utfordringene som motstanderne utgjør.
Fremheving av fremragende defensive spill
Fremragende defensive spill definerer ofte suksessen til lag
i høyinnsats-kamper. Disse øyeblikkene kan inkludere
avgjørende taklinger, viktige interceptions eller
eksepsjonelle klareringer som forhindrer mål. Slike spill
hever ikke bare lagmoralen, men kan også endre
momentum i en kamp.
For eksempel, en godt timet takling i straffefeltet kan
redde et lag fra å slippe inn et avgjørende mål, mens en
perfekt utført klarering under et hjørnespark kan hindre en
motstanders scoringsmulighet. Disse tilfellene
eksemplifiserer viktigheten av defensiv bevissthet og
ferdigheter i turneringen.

**ASSIGNMENT:**
What belongs in the answer is the line with "eksemplifiserer viktigheten av" plus every later line of the listing, copied word for word and nothing besides.

**SOLUTION FOR THIS PROBLEM:**
eksemplifiserer viktigheten av defensiv bevissthet og
ferdigheter i turneringen.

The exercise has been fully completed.